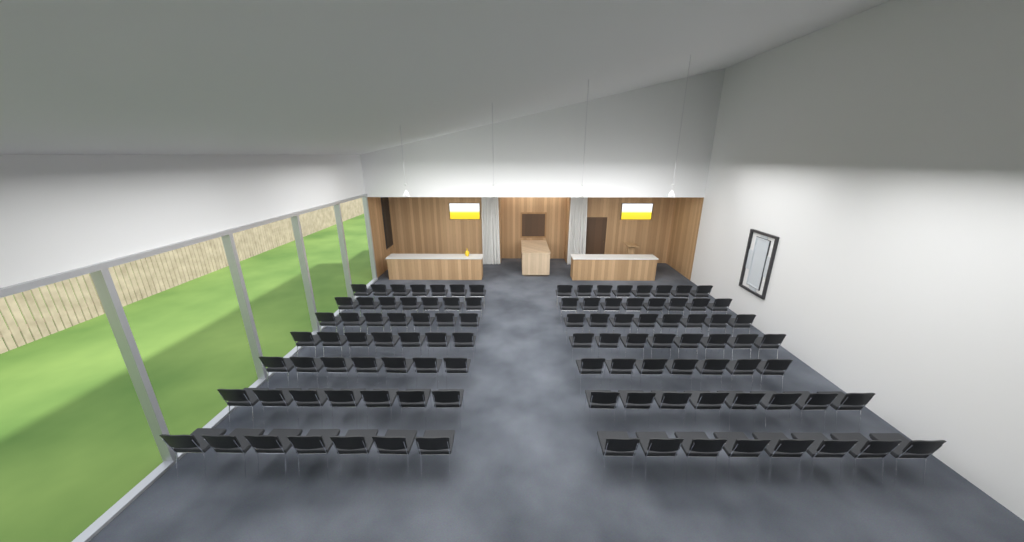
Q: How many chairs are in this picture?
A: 104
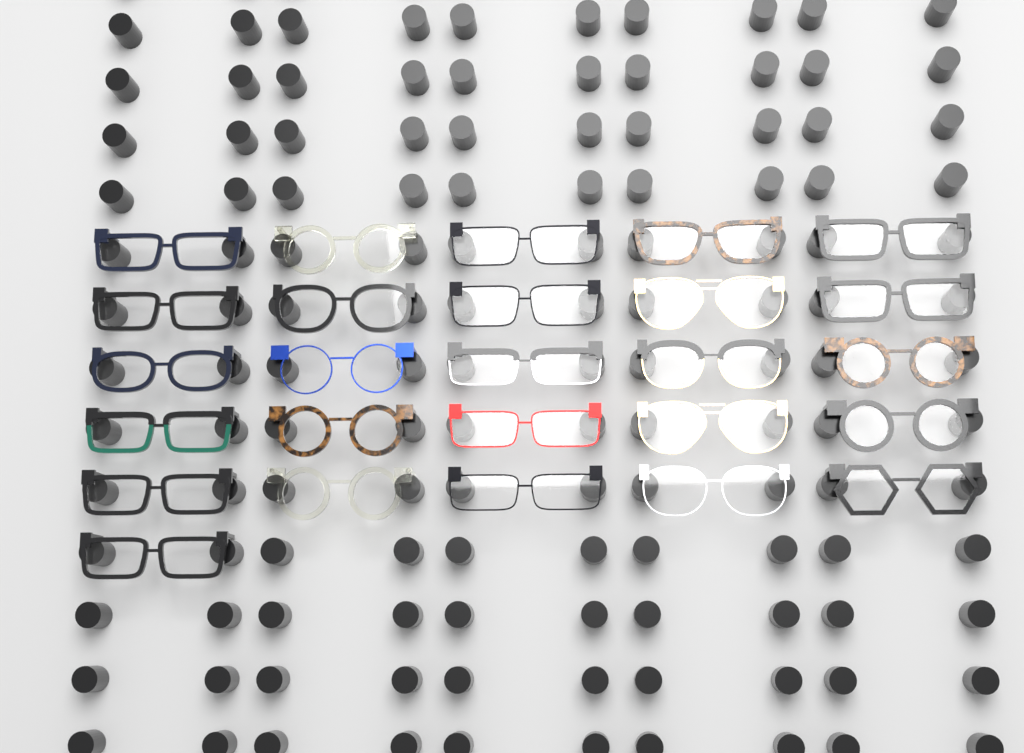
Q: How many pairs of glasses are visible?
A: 26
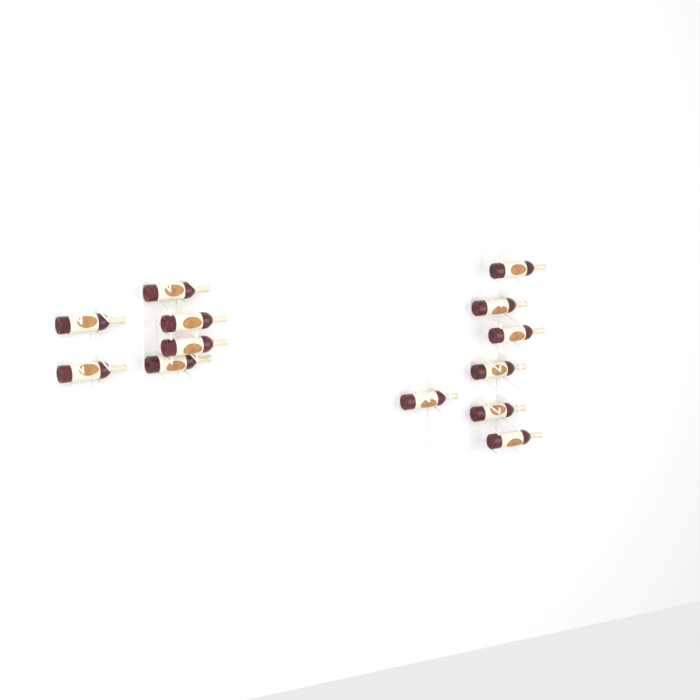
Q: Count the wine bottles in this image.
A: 13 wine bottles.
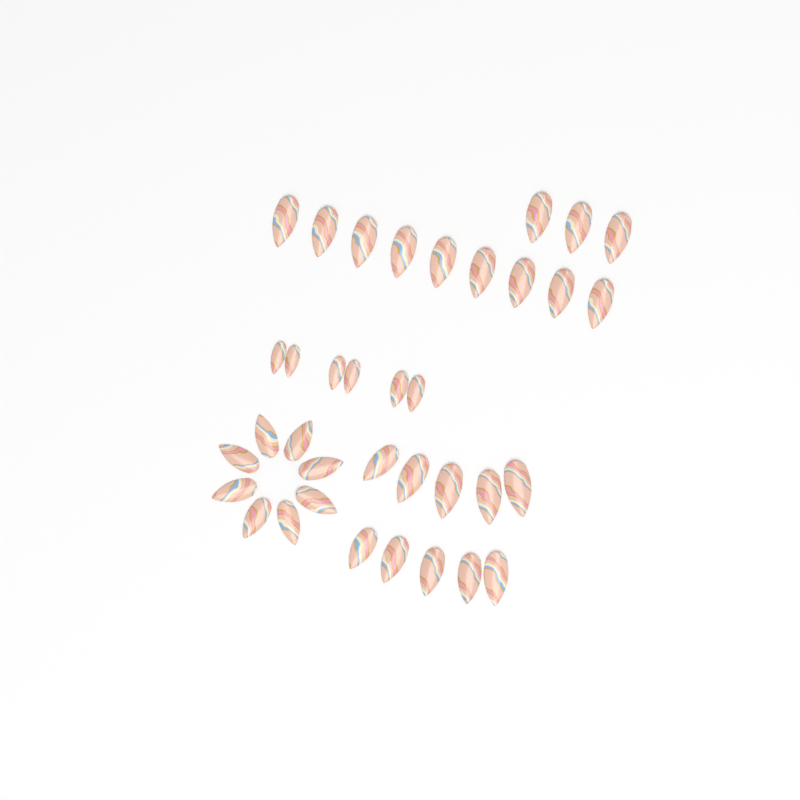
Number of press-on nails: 36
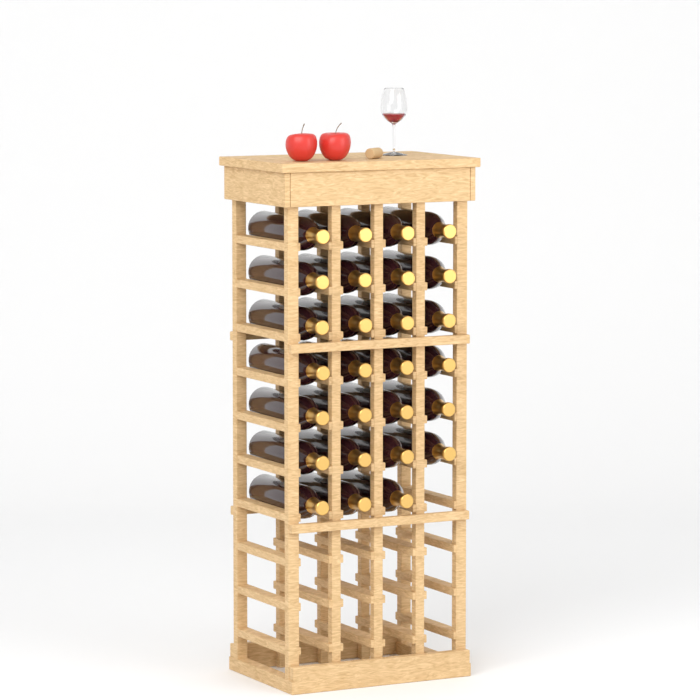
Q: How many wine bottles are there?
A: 27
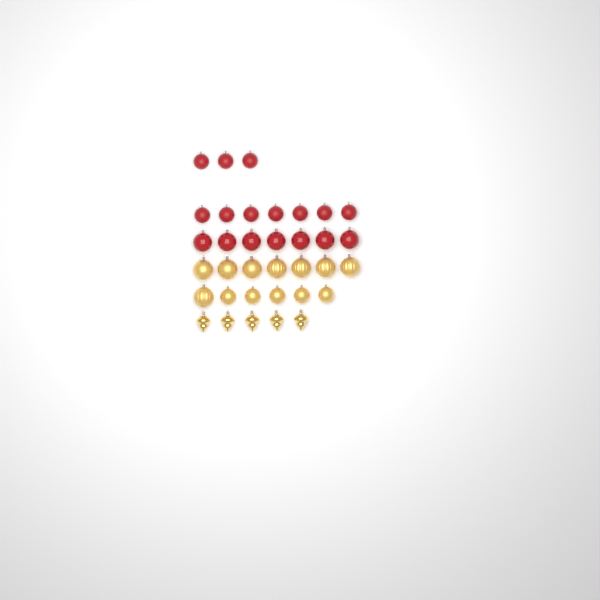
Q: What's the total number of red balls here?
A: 17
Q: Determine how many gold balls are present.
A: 13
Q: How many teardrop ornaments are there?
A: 5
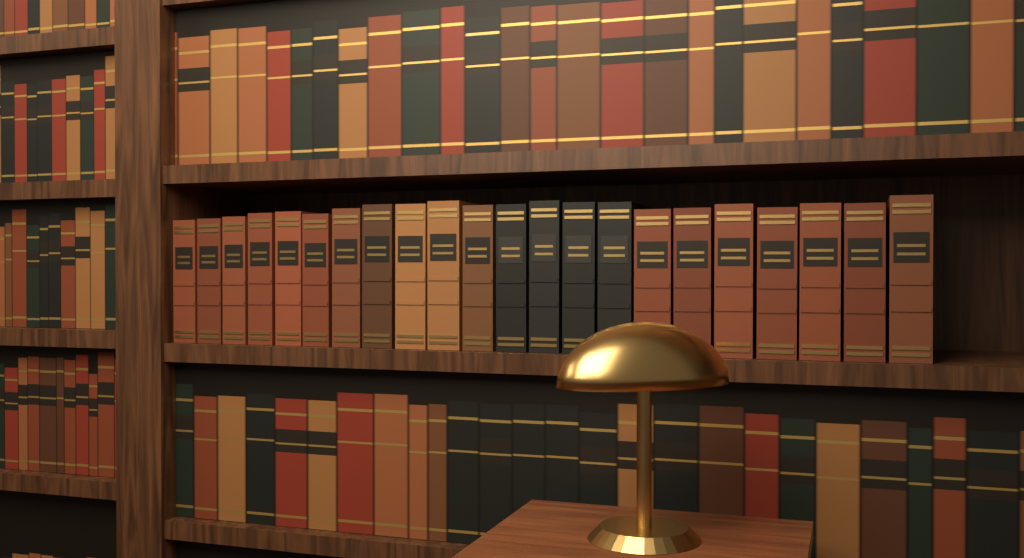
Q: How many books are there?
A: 22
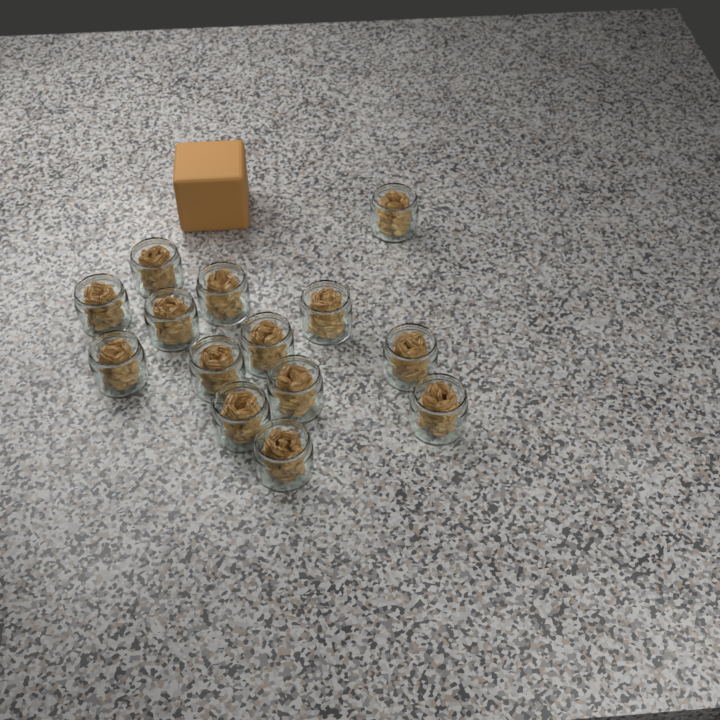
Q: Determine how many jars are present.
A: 14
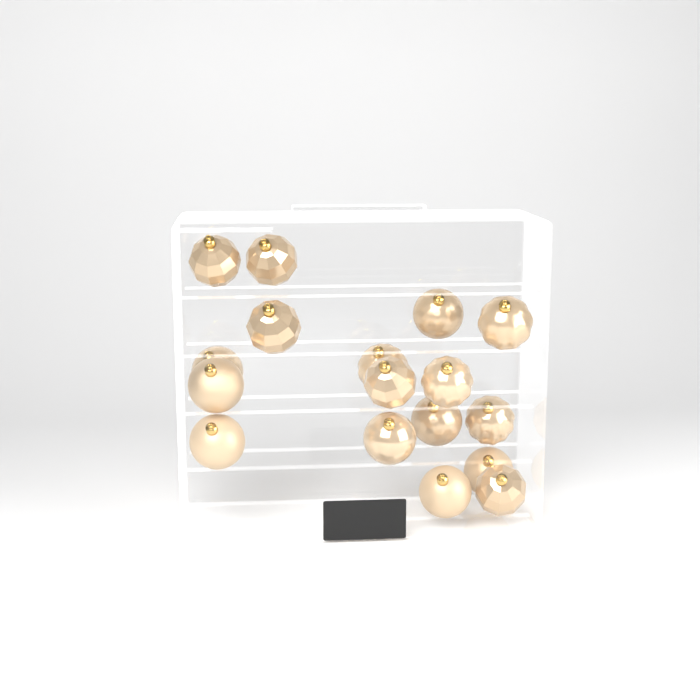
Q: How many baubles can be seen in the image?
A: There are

### EXERCISE REQUIREMENTS
Please write down all the entries above word for word, leaving the pictures out.

### COMPLETED TASK
Q: How many chairs are in this picture?
A: 104
Q: How many pairs of glasses are visible?
A: 26
Q: Count the wine bottles in this image.
A: 13 wine bottles.
Number of press-on nails: 36
Q: How many wine bottles are there?
A: 27
Q: What's the total number of red balls here?
A: 17
Q: Determine how many gold balls are present.
A: 13
Q: How many teardrop ornaments are there?
A: 5
Q: How many books are there?
A: 22
Q: Determine how many jars are present.
A: 14
Q: How many baubles can be seen in the image?
A: There are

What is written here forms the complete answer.